Domo Distribution and Governance Strategy across Instances
This is a framework for managing data distribution within an organization that has several departments using standalone instances of domo.
domo-accounting.domo.com
domo-sales.domo.com
domo-marketing.domo.com
domo-engineering.domo.com
There are several highly bespoke datastores that provide high value data to different departments, they’ll have their own instances of domo too.
domo-aa.domo.com
domo-sfdc.domo.com
domo-snowflake.domo.com
We need a single place where users can find trusted dashboards builton a consistent and validated data pipeline that will consume input datasets from different departments or a chain of transformed datasets.
Ex.
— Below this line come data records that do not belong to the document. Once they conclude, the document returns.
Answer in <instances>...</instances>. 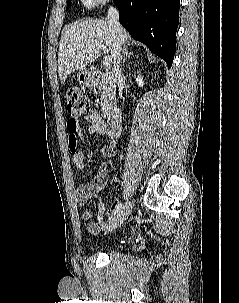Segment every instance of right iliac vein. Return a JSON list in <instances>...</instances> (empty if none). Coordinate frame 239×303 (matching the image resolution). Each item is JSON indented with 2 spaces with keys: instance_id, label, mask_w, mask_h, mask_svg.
<instances>
[{
  "instance_id": "1",
  "label": "right iliac vein",
  "mask_w": 239,
  "mask_h": 303,
  "mask_svg": "<svg viewBox=\"0 0 239 303\" xmlns=\"http://www.w3.org/2000/svg\"><path fill=\"white\" fill-rule=\"evenodd\" d=\"M132 210V202H127L125 206L121 209V211L114 216L108 225L106 226L105 230L107 232H112L116 230L118 227L121 226V224L128 218Z\"/></svg>"
}]
</instances>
The executive dashboard gets prepared by domo-engineering but consumes data from accounting, sales, and marketing.
4 Types of Datasets and Which ones we Publish
Non-publishable Datasets
Avoid publishing datasets that require additional lookups or external data to understand.
Raw Datasets
- Come straight from the source system.
- Minimize ETL during Ingest.
Staging Dataset (INT)
Exist exclusively in Department or Clearinghouse instances.
Represent intermediate steps required to transform a dataset into a usable shape.
This will include dimension tables that are not golden records
Publishable Datasets
We promote the publishing of datasets that can stand on their own and do not require additional context to understand.
Data Warehouse (DWH)
- The building blocks (inputs) to DASH datasets
ither facts or dimensional tables that have NOT been shaped for a specific analytic use case.
Do not publish cards or dashboards built on DWH datasets.
Fact tables can take the form of transactional, accumulating snapshot, periodic balance.
Period and accumulating snapshots should be avoided unless there’s a tradeoff for data volume optimization OR rigid reporting requirements where taking snapshots make sense (ex. Financial reporting)
DWH datasets will be fact tables representing a single fact type (ex. Sales, Sales Forecast or Inventory), joined with the minimum dimensional attributes to be useful in a stand-alone setting.
Avoid subsetting similar datasets (ex. Inventory 2019 vs Inventory 2022)
DWH datasets includes conformed dimensional tables (like a Calendar Dimension with FY attributes or golden record customer master)
Dashboard Dataset (DASH)
Represent stand-alone datasets that dashboards and cards are built against.
Publishable only to distribution centers.
Typically will combine multiple DWH fact tables and conformed dimensions.
Datasets shaped for analysis (PIVOT or UNPIVOT metrics, or POP (CY vs PY etc. are classified as DASH datasets).
Do not conduct ETL on DASH datasets
3 Types of Instances
Data Clearinghouse
A domo instance for a specific type of data or data from a highly bespoke functional area or dataset that must be managed very closely. This data will tend to be high volume and require domain expertise to manage.
Clearinghouses are exclusively data prep and management focused, so should house RAW, INT or DWH datasets.
- No project or data pipelines should be assembled here – and by extension no DASH datasets. Those should be handled in a Department instance.
Department
An instance where projects are implemented.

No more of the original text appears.